# Polaris ATV



## BigJoeC (Apr 29, 2010)

Does anyone plow w/ a Polaris Xplorer. I have a 2000 Polaris Xplorer 250 4x4 *2 STROKE* w/ a 5ft 6in plow and it plows amazingly. Last winter we had over 2ft of snow. My dad was at the airport plowing with an Oshkosh. I had the quad. I did my hole driveway (which is so long you can fit 3 semis lined up). I started out in 4 wheel drive, low gear, plow up and angled. It only took me an hour. That quad is soooo strong!!!! My neighbors with their little snow blowers were so jealous!


----------



## IPLOWSNO (Oct 11, 2008)

nope most of us have four smokes, but love them old two smokes take care of her


----------



## BigJoeC (Apr 29, 2010)

Yea, I know. I've never seen a 2 stroke utility.
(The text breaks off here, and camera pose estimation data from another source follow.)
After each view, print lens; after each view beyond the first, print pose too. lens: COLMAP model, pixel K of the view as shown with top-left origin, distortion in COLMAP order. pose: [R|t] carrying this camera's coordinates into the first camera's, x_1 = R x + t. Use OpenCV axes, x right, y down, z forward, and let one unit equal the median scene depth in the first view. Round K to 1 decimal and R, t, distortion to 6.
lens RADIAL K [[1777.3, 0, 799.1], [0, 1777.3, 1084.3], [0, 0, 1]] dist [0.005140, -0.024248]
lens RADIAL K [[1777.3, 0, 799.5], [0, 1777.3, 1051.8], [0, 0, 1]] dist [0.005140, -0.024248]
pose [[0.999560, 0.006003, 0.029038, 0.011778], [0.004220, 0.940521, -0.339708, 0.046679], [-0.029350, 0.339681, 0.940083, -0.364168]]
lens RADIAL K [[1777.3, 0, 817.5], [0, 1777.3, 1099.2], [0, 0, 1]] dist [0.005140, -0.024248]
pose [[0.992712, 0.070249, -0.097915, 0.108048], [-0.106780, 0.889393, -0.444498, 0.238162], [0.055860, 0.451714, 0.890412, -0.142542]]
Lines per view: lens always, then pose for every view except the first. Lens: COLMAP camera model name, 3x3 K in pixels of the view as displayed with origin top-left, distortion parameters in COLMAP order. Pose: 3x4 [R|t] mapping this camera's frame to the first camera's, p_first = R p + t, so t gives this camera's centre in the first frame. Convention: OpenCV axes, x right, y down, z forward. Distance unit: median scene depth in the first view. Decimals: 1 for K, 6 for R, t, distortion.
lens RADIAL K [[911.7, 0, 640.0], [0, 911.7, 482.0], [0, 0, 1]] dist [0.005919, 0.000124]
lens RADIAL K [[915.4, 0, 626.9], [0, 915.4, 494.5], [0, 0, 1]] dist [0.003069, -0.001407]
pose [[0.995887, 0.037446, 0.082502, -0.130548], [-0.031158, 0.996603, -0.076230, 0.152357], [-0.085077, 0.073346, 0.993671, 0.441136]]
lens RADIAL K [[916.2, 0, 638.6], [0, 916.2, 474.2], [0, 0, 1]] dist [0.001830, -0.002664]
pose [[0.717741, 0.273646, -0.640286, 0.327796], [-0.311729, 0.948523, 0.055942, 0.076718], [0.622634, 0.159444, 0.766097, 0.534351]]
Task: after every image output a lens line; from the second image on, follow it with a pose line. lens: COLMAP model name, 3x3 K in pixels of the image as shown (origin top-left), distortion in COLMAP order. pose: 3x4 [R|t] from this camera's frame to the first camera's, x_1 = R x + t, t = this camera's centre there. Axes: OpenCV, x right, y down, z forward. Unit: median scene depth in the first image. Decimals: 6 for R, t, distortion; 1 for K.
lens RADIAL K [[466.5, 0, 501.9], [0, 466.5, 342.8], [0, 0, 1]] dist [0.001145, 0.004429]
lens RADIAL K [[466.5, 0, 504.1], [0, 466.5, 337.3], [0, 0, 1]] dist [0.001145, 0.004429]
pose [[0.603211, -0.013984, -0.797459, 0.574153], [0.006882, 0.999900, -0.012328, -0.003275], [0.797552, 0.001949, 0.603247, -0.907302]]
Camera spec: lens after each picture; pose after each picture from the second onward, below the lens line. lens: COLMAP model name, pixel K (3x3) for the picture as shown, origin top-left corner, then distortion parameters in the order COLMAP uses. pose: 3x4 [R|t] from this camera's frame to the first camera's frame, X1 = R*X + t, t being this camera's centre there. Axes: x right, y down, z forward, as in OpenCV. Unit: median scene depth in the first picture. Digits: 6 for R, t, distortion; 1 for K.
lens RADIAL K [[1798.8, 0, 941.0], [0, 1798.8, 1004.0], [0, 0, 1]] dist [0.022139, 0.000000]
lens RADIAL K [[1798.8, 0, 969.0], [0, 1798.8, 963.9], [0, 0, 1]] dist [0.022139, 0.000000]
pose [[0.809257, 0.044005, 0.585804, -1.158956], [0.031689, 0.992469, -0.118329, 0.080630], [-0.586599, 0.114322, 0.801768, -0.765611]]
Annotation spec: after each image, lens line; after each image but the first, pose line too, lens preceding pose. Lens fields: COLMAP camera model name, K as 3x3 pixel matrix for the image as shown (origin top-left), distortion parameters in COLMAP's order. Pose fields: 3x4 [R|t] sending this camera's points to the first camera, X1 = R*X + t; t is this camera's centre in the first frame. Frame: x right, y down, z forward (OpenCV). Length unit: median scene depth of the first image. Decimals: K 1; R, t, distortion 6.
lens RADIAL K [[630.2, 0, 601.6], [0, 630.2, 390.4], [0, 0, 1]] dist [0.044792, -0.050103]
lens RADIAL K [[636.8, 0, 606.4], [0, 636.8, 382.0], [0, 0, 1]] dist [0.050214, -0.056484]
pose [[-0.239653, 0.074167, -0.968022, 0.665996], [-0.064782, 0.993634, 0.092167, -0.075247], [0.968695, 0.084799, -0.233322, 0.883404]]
Shes very strong though!


----------



## IPLOWSNO (Oct 11, 2008)

yea , they are rare thats why i said to take care of it lol you'll see in 20 years when ya show up to a rally and start her up , what i mean lol


----------



## BigJoeC (Apr 29, 2010)

Here she is, just did some paint touch up.


----------



## IPLOWSNO (Oct 11, 2008)

she is a clean green machine


----------